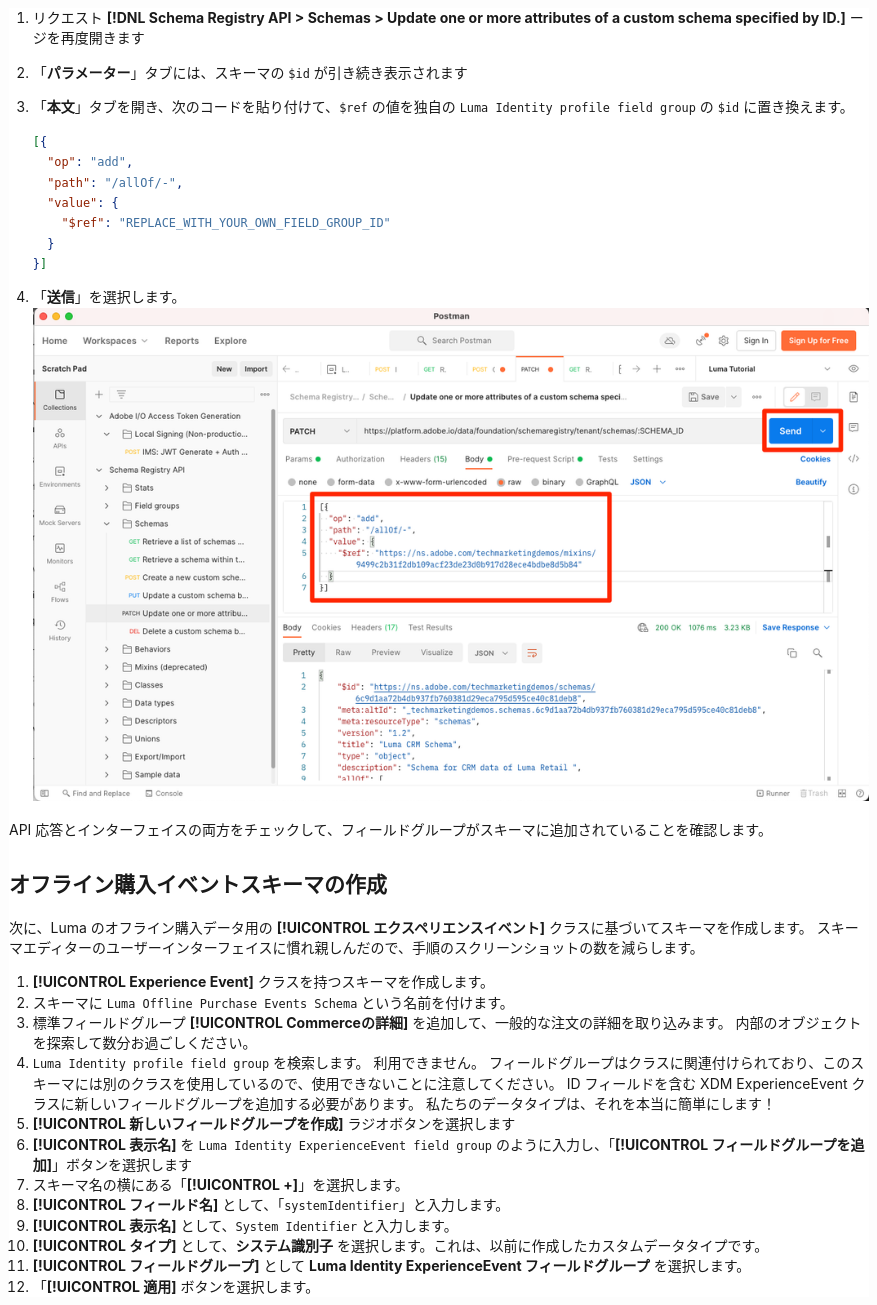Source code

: 1. リクエスト **[!DNL Schema Registry API > Schemas > Update one or more attributes of a custom schema specified by ID.]** ージを再度開きます
1. 「**パラメーター**」タブには、スキーマの `$id` が引き続き表示されます
1. 「**本文**」タブを開き、次のコードを貼り付けて、`$ref` の値を独自の `Luma Identity profile field group` の `$id` に置き換えます。

   ```json
   [{
     "op": "add",
     "path": "/allOf/-",
     "value": {
       "$ref": "REPLACE_WITH_YOUR_OWN_FIELD_GROUP_ID"
     }
   }]
   ```

1. 「**送信**」を選択します。
   ![ID フィールドグループの追加 ](assets/schemas-crm-addIdentityMixin.png)

API 応答とインターフェイスの両方をチェックして、フィールドグループがスキーマに追加されていることを確認します。

## オフライン購入イベントスキーマの作成

次に、Luma のオフライン購入データ用の **[!UICONTROL エクスペリエンスイベント]** クラスに基づいてスキーマを作成します。 スキーマエディターのユーザーインターフェイスに慣れ親しんだので、手順のスクリーンショットの数を減らします。

1. **[!UICONTROL Experience Event]** クラスを持つスキーマを作成します。
1. スキーマに `Luma Offline Purchase Events Schema` という名前を付けます。
1. 標準フィールドグループ **[!UICONTROL Commerceの詳細]** を追加して、一般的な注文の詳細を取り込みます。 内部のオブジェクトを探索して数分お過ごしください。
1. `Luma Identity profile field group` を検索します。 利用できません。 フィールドグループはクラスに関連付けられており、このスキーマには別のクラスを使用しているので、使用できないことに注意してください。 ID フィールドを含む XDM ExperienceEvent クラスに新しいフィールドグループを追加する必要があります。 私たちのデータタイプは、それを本当に簡単にします！
1. **[!UICONTROL 新しいフィールドグループを作成]** ラジオボタンを選択します
1. **[!UICONTROL 表示名]** を `Luma Identity ExperienceEvent field group` のように入力し、「**[!UICONTROL フィールドグループを追加]**」ボタンを選択します
1. スキーマ名の横にある「**[!UICONTROL +]**」を選択します。
1. **[!UICONTROL フィールド名]** として、「`systemIdentifier`」と入力します。
1. **[!UICONTROL 表示名]** として、`System Identifier` と入力します。
1. **[!UICONTROL タイプ]** として、**システム識別子** を選択します。これは、以前に作成したカスタムデータタイプです。
1. **[!UICONTROL フィールドグループ]** として **Luma Identity ExperienceEvent フィールドグループ** を選択します。
1. 「**[!UICONTROL 適用]** ボタンを選択します。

Action item →
Could you return exactly the lines above from the line with "by ID.]** ージを再度開きます" to the line with "1. 「**送信**」を選択します。", both included, and nothing else?

Answer box →
: 1. リクエスト **[!DNL Schema Registry API > Schemas > Update one or more attributes of a custom schema specified by ID.]** ージを再度開きます
1. 「**パラメーター**」タブには、スキーマの `$id` が引き続き表示されます
1. 「**本文**」タブを開き、次のコードを貼り付けて、`$ref` の値を独自の `Luma Identity profile field group` の `$id` に置き換えます。

   ```json
   [{
     "op": "add",
     "path": "/allOf/-",
     "value": {
       "$ref": "REPLACE_WITH_YOUR_OWN_FIELD_GROUP_ID"
     }
   }]
   ```

1. 「**送信**」を選択します。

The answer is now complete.